Records drawn from a dataset:
+-------+

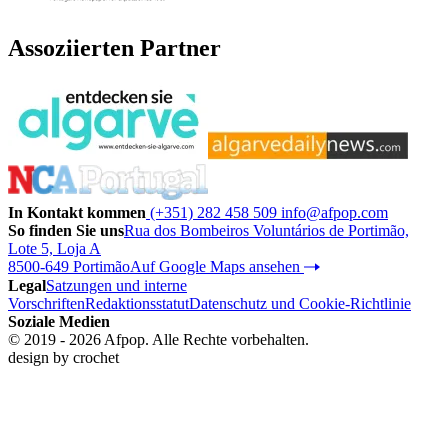
Assoziierten Partner
In Kontakt kommen
(+351) 282 458 509
info@afpop.com
So finden Sie uns
Rua dos Bombeiros Voluntários de Portimão,
Lote 5, Loja A
8500-649 Portimão
Auf Google Maps ansehen
Legal
Satzungen und interne
Vorschriften
Redaktionsstatut
Datenschutz und Cookie-Richtlinie
Soziale Medien
© 2019 - 2026 Afpop. Alle Rechte vorbehalten.
design by
crochet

+-------+

| Problem details |
Arrange the lines of text in the records as a Markdown table with the columns Row and Line, numbering each row and leaving out any blank lines. Do not include the pictures.

| Output below |
| Row | Line |
|---|---|
| 1 | Assoziierten Partner |
| 2 | In Kontakt kommen |
| 3 | (+351) 282 458 509 |
| 4 | info@afpop.com |
| 5 | So finden Sie uns |
| 6 | Rua dos Bombeiros Voluntários de Portimão, |
| 7 | Lote 5, Loja A |
| 8 | 8500-649 Portimão |
| 9 | Auf Google Maps ansehen |
| 10 | Legal |
| 11 | Satzungen und interne |
| 12 | Vorschriften |
| 13 | Redaktionsstatut |
| 14 | Datenschutz und Cookie-Richtlinie |
| 15 | Soziale Medien |
| 16 | © 2019 - 2026 Afpop. Alle Rechte vorbehalten. |
| 17 | design by |
| 18 | crochet |